→ **EXERCISE PROMPT**
Where does the word "GenerationSoftware" appear in the data? Copy every line that holds it.

Segment Start: DATA SECTION

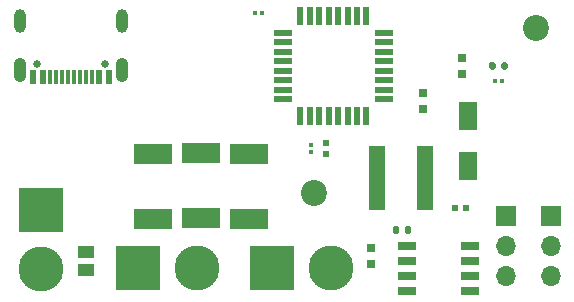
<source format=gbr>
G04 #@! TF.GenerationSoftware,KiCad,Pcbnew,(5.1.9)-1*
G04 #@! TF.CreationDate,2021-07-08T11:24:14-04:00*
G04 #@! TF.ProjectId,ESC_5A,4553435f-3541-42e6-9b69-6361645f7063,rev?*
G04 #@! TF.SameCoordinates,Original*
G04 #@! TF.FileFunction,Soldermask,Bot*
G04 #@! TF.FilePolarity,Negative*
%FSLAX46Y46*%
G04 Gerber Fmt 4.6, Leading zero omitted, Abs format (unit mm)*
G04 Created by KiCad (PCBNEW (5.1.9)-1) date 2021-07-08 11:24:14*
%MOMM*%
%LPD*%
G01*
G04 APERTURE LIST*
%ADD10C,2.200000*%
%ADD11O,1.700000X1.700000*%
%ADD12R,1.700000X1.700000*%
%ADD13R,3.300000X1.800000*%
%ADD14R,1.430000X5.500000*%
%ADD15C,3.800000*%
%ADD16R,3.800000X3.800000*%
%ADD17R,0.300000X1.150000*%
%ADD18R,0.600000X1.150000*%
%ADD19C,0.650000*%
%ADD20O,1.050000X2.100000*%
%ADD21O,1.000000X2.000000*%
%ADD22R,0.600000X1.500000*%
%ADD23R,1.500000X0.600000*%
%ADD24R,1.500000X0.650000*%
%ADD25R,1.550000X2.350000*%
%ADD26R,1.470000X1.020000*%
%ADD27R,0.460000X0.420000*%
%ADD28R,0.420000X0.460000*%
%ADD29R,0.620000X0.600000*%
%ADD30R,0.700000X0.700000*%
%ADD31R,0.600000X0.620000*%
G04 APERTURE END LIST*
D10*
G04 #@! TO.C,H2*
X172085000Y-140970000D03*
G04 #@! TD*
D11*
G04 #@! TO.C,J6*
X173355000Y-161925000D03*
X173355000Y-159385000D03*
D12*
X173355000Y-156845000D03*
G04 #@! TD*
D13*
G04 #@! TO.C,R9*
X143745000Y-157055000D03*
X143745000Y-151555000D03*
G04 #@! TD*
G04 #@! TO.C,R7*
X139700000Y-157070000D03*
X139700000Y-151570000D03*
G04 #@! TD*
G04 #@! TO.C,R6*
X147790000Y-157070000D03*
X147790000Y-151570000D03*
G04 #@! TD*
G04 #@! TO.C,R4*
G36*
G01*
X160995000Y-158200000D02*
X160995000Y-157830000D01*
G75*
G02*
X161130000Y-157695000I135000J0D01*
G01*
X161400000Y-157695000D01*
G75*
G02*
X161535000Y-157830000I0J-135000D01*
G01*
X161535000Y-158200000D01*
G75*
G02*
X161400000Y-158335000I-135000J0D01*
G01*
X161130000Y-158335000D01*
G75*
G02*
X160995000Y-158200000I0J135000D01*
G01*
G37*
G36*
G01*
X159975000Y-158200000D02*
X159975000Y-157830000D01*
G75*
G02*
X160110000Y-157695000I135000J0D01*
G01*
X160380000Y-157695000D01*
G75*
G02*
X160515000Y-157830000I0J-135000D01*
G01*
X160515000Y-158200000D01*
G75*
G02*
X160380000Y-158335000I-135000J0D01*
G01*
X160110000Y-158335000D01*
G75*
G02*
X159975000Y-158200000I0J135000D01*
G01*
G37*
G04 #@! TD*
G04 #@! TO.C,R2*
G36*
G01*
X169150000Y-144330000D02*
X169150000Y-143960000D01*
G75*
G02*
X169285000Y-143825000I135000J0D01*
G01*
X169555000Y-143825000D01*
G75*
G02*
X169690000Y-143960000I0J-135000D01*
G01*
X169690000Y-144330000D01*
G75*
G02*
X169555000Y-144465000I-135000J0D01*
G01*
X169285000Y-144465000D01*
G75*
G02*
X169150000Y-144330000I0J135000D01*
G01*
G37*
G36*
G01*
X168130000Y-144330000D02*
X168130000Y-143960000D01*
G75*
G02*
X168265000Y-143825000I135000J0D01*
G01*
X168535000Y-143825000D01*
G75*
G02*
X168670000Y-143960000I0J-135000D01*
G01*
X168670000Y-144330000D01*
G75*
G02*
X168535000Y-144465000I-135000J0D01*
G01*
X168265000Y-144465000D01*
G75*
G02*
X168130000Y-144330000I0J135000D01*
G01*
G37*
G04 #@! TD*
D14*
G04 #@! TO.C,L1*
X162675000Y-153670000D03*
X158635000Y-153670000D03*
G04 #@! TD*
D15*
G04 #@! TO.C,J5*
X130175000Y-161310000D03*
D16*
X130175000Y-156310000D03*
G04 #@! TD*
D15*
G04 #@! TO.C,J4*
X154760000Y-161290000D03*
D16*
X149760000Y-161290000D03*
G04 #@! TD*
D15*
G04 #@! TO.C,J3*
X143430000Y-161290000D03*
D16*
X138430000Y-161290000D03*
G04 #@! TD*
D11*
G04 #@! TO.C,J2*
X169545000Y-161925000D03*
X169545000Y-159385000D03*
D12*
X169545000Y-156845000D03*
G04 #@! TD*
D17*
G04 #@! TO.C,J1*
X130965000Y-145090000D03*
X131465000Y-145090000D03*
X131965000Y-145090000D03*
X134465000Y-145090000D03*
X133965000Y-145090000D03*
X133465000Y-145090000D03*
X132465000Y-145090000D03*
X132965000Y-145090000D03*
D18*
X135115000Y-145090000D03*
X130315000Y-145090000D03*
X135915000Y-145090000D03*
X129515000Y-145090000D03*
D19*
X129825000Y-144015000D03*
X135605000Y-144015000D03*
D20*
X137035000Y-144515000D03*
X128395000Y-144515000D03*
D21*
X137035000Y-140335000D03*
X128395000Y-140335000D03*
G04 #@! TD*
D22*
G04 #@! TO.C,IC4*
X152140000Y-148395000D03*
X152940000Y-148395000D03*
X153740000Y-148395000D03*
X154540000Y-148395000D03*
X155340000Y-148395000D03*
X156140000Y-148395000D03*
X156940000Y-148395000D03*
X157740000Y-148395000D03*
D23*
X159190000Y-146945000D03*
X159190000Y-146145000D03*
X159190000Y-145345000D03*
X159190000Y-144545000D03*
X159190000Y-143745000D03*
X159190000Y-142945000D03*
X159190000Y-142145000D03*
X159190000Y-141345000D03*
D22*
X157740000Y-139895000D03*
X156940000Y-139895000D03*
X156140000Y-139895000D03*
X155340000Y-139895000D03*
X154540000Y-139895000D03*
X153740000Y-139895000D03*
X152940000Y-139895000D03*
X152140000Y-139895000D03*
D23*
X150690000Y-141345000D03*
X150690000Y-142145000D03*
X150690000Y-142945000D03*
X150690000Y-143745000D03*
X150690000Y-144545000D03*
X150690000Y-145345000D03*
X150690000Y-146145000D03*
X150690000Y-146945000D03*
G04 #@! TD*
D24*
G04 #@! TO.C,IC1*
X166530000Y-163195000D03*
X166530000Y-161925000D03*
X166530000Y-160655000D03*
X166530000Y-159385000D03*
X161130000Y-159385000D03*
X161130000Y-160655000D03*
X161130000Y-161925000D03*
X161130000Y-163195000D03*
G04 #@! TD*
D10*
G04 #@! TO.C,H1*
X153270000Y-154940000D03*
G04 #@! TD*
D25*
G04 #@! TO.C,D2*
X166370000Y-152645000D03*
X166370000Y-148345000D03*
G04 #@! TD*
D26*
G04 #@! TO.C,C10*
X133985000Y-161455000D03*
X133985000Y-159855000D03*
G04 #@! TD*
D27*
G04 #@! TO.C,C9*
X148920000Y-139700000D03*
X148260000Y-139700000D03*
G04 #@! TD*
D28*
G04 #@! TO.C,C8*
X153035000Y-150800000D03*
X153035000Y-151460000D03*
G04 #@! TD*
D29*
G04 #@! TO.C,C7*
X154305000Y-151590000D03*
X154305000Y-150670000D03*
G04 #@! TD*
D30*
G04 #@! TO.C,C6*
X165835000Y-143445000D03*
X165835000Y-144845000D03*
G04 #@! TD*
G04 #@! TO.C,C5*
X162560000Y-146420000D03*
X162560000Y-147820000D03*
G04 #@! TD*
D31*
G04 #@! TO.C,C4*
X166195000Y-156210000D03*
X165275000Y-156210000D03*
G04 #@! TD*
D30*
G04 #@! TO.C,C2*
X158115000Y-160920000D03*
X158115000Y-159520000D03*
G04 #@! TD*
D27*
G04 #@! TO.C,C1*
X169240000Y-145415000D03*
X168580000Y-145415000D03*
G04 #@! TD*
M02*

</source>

Segment End: DATA SECTION
Segment Start: DATA SECTION

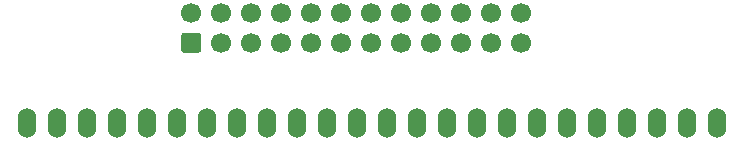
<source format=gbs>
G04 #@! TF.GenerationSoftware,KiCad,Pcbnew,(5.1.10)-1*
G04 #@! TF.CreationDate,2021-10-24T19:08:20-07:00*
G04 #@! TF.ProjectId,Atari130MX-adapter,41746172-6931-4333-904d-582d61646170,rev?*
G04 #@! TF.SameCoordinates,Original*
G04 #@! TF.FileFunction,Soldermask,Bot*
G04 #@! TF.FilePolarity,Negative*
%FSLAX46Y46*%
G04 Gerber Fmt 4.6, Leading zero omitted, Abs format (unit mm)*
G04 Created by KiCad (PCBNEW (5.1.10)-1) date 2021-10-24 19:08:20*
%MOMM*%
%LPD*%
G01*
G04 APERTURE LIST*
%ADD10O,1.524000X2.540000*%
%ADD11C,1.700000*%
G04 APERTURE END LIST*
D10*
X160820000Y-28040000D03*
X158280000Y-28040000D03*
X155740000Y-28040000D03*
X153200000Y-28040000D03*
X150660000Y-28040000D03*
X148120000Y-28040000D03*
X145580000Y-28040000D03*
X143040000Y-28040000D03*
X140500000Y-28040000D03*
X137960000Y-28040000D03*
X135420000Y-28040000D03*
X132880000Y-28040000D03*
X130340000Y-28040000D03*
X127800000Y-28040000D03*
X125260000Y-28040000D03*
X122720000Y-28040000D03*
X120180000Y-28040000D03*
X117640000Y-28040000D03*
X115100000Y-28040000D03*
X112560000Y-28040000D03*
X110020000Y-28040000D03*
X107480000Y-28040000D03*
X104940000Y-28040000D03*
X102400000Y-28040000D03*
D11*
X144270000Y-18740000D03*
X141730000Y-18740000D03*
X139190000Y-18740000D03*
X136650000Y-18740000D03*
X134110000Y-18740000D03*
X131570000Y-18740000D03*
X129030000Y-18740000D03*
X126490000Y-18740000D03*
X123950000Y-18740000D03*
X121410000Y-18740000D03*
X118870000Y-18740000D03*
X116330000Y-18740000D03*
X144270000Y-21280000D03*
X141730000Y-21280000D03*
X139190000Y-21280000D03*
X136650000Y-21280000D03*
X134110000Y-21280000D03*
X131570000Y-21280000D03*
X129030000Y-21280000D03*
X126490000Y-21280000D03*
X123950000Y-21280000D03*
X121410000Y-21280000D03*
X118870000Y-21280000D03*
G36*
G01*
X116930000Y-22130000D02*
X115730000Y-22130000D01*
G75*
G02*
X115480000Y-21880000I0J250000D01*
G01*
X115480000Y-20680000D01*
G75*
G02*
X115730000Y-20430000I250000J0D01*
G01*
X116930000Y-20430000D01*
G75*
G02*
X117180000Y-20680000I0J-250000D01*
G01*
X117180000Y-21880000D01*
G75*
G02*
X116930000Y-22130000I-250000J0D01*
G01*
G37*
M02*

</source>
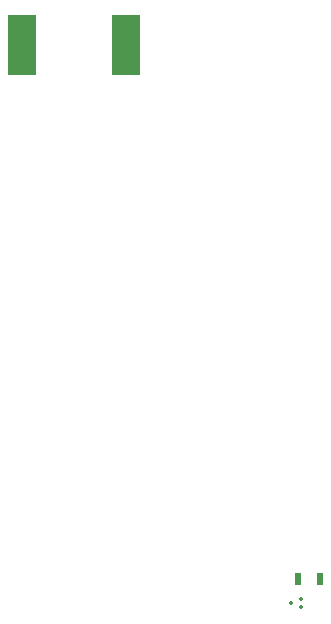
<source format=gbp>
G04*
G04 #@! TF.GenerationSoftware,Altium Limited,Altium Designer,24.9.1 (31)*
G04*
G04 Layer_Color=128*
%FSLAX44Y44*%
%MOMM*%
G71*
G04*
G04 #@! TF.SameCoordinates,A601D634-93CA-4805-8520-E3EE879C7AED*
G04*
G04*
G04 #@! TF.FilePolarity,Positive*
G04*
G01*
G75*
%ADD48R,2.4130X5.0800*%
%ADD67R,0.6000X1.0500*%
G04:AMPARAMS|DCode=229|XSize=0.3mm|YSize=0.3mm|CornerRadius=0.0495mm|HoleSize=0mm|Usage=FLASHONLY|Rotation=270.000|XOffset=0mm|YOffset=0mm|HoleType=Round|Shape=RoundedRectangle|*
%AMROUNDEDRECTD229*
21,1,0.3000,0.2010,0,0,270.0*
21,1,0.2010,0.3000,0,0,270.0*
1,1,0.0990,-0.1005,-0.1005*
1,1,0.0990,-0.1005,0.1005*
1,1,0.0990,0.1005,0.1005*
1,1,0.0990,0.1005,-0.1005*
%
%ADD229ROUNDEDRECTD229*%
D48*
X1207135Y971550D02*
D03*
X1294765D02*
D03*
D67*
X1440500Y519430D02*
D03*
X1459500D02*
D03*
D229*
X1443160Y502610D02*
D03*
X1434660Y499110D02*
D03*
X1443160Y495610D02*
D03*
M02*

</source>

Segment End: DATA SECTION

→ **EXERCISE RESULT**
G04 #@! TF.GenerationSoftware,KiCad,Pcbnew,(5.1.9)-1*
G04 #@! TF.GenerationSoftware,KiCad,Pcbnew,(5.1.10)-1*
G04 #@! TF.GenerationSoftware,Altium Limited,Altium Designer,24.9.1 (31)*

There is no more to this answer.